私が、高校生の頃=ほんの30年前までは、テレビ放送は、11PM(一世を風靡した深夜番組)が終わると画面は砂嵐。
セブンイレブンだって、文字どおり、朝7:00開店、夜11:00に閉店。それでも画期的でした。
たまに学校をさぼって行ったパチンコ店は、ゼロ戦の羽が電気で開くのは上等、殆どの台は指ではじくパチンコ台。

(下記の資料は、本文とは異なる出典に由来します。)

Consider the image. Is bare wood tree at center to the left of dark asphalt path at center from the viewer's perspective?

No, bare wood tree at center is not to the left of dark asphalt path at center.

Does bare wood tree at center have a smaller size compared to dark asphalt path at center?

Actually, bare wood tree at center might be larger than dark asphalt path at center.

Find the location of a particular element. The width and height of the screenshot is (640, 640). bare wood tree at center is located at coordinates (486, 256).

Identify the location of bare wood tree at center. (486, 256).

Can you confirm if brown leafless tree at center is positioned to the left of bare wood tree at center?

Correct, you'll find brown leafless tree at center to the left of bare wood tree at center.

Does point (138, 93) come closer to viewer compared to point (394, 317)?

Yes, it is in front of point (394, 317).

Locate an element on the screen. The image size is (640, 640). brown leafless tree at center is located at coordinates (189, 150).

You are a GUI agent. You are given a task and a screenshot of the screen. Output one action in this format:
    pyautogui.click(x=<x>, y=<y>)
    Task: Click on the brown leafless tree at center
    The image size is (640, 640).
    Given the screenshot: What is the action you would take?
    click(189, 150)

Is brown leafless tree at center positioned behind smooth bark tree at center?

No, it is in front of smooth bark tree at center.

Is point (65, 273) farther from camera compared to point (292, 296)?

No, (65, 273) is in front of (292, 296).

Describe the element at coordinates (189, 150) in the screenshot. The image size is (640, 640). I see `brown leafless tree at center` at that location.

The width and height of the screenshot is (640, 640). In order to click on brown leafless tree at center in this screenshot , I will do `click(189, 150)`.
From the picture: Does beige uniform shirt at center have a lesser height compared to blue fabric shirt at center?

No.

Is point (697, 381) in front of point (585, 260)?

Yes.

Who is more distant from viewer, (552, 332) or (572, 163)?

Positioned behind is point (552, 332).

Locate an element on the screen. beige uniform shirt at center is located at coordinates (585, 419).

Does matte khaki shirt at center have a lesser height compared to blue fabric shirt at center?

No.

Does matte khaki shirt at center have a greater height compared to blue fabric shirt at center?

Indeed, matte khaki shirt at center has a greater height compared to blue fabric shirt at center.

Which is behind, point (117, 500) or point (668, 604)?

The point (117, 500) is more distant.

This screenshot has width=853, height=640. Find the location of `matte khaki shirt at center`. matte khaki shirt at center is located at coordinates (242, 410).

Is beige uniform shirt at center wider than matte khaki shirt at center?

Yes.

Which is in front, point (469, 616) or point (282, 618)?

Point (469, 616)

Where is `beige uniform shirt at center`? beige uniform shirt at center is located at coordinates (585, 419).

ネット上で、テレビの深夜放送って必要ですか?・・・という素朴な疑問に対する回答をチェックしてみたら、
今回の震災で、芸能界や娯楽(観光・飲食を含む)業界は大きな打撃を受けているから、消費行動が大切!・・・・
日本から、文化の灯を絶やすな!元気な日本を届けよう!・・・・
夜、働かなければならない人の娯楽を奪うのか!・・・・
そんな回答の総攻撃・・・

・・・・それが答え?それが普通の感覚ですか?
電気を使いたい放題つかって、刺激ばかりが大きくなった芸能や娯楽が本当に必要なの?楽しいの?テレビだけが文化?
山口百恵AKB48と、どっちが上かなんて比べてみたって始まらないけど・・・
24時間放送と、福島のあんこう鍋・・・私にとってより大切な文化は、あんこう鍋です。

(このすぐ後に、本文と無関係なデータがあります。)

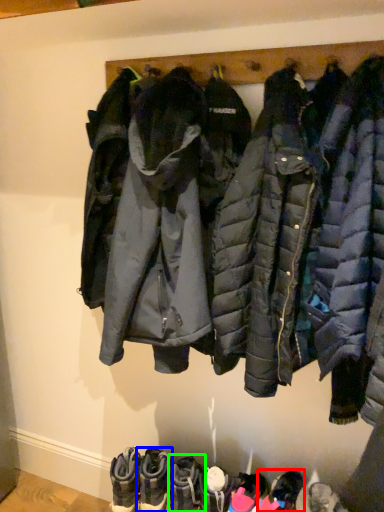
Question: Which object is the closest to the footwear (highlighted by a red box)? Choose among these: footwear (highlighted by a blue box) or footwear (highlighted by a green box).

Choices:
 (A) footwear
 (B) footwear

Answer: (B)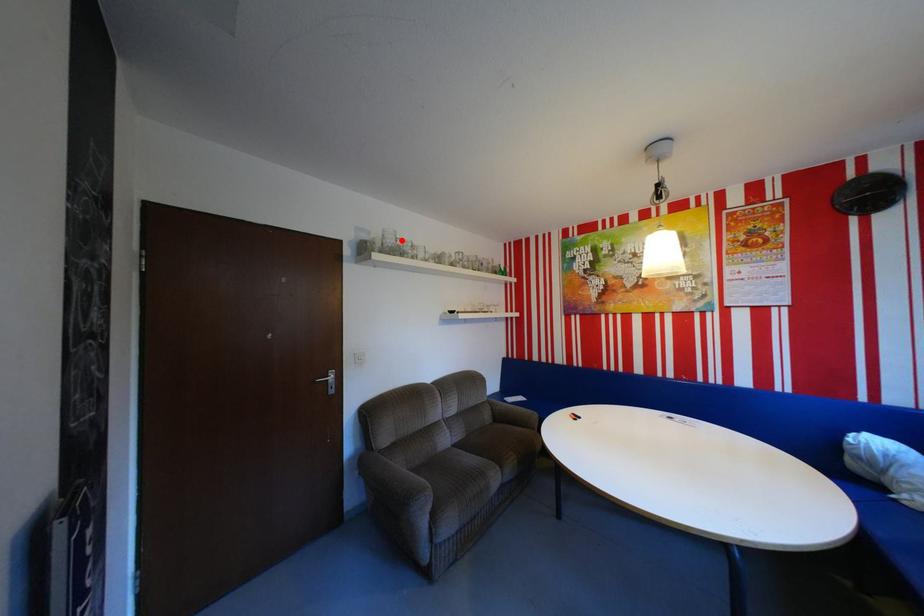
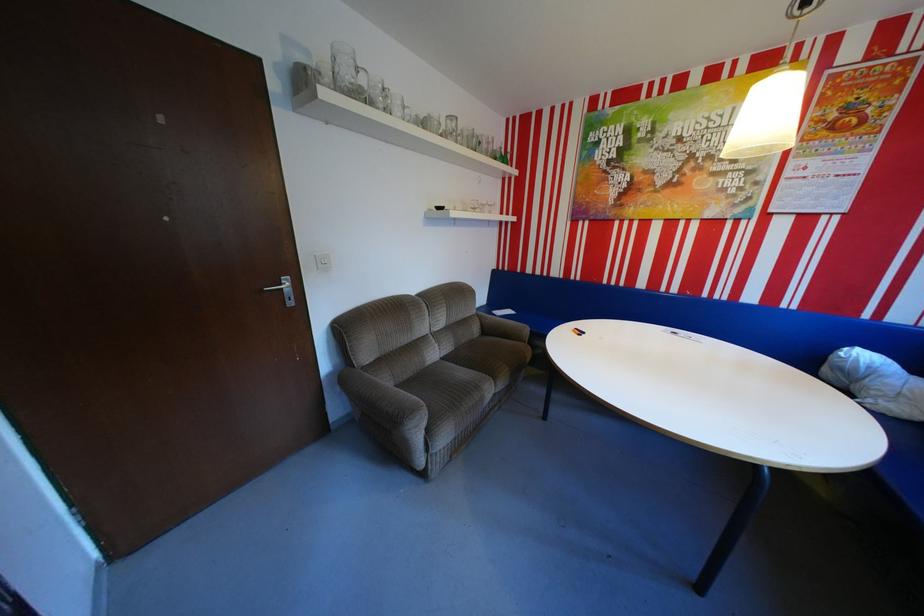
Locate, in the second image, the point that corresponds to the highlighted location in the first image.

(359, 73)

深夜にラジオで聞くオールナイトニッポンだって、指ではじくパチンコ台だって、私には、十分な娯楽でした。
本を読むのも、書を捨てて町に出るのも、野山で遊ぶのだって楽しい。
24時間暖房じゃなくたって、風邪引かずに学校に通っていましたよ。


24時間、いつでも何でも手に入る・・・という、今の快適?な生活が、
全ては、化石エネルギー枯渇と原子力発電のリスクの上に成り立っているのは、紛れもない事実。
深夜電力だから、テレビの深夜放送やコンビニの深夜営業は、影響が少ない・・・
と言おうとも、電気を沢山使っているのは、紛れもない事実。
そして、現在の深夜電力の主な供給源は、原子力発電です。
深夜放送や深夜営業を見直すべき理由は・・・
電気を使い放題で、その恩恵の上でしか成り立たない、と思われている現在の生活習慣・社会常識を見直す
・・・というだけで十分に意味がある筈です!!!

一日中、放送を垂れ流しているテレビが、「節電しましょう!」・・・と無責任なメッセージを放つより
「今の生活を見直しましょう! ○○放送は、深夜放送をしません。」・・・というメッセージの方が、私の心に届きます。
深夜放送が得意な放送局は・・・「昼間の電力ピーク時には、放送をお休みします」・・・だって社会貢献とメッセージです。


CADで図面を描いて、ネットでブログを書いて、amazonで本を送ってもらっている私の事は、棚に上げて・・・
生活だって、娯楽だって、今までの全てを見直さなければならないなんて、誰でも解かる事!
電化製品の待機電力を節約しましょう・・・なんてレベルの問題ではありません。
ロハスなタレントさんよりも、釣り好きの田舎の床屋さんの方が、余程解っています。
私は・・・少なくとも、私は今、早寝早起きしています。


・・・ほんの20年・30年前を思い出してみたら・・・
ウチノカミサンは電話が無くて、夜9時までの寮の電話でデートの約束をして・・・デートで3時間待たせて(怒られて)
携帯電話は無くて、携帯メールも無くて、skypeがある訳なくて、それでも、恋愛して、結婚して・・・
友達とも沢山遊んで、沢山の楽しい事がありました。
パソコンが無くても、トレーシングペーパーを真っ黒にして、設計していました。
唯、今よりも、少しだけ時間がゆっくり動いていました。
・・・30年前の常識に戻してみる事・・・それを、時代を後退させる事だとは思いません・・・



床屋さんでは、30年前と変わらずに同じ時間が流れていました。
・・・パソコンで、髪を切れませんからね。今も昔も、髪を切るのは、床屋さんの手と鋏です。
変わったのは、
・・・ところで、随分と白髪が増えたね。